In the first half of 2016-17, Domain’s earnings before interest, tax, depreciation and amortisation (EBITDA) fell 12.8% to $57.3 million, down from $65.7 million in the first half of 2015-16. (In the teleconference Hywood didn’t mention that the EBITDA figure in the latest period was down on a year ago when he was running through the results at the start. He did say that the company was "still investing in Domain through the listing cycle”).
Overall, real estate listings fell 7% for the half year, with the falls concentrated in Sydney and Melbourne, similar to what rival REA Group experienced.
In the first half of 2015-16 Domain’s EBITDA of 65.7 million contributed more than 40% to Fairfax’s EBITDA of $161.1 million.

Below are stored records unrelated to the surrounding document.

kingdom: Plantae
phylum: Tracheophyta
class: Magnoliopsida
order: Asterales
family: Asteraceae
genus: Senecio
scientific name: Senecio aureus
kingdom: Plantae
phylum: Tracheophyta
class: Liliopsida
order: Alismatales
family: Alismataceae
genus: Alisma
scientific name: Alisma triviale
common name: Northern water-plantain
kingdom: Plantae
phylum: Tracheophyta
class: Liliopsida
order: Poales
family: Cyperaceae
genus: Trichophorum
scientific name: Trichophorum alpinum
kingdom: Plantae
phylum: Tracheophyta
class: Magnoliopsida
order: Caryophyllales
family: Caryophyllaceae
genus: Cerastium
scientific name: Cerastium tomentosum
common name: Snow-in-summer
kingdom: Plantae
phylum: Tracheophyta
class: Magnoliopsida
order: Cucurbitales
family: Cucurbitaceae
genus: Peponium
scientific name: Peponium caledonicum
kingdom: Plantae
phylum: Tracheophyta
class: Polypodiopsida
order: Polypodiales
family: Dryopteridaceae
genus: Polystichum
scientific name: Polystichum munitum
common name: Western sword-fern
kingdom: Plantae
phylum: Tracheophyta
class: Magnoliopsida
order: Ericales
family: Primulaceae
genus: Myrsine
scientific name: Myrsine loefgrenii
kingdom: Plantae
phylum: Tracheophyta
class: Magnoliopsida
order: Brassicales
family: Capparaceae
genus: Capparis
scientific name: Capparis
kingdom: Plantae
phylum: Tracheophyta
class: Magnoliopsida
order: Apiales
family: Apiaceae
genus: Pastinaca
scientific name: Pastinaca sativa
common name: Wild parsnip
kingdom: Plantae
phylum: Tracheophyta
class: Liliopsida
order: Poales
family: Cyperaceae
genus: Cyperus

This half group EBITDA fell 9.9% to $155.1 million and Domain’s share fell to 39.4%.
So Fairfax is looking to separate Domain at a tough time in the real estate market.
But investors and analysts were not interested by the financial nitty gritty (or the fate of the newspaper businesses really, judging from comments on this morning’s teleconference with CEO Greg Hywood). They can see a pot of gold – the new REA Group (61% owned by News Corp) and want in on the ground floor – hence the moaning that Fairfax should be selling more than the 60% to 70% planned by the company – or all of it.
In print media, Hywood said the company was pleased with the performance, especially in digital (up 22% to $22 million the half, and 226,000 digital subscribers across the Melbourne Age, The Sydney Morning Herald and the Financial Review). Print ad revenues fell 16% in the half but circulation revenues rose 1% thanks to the rise in paid digital subscriptions. But print is increasingly an afterthought.
Interim dividend of 2 cents a share is being maintained.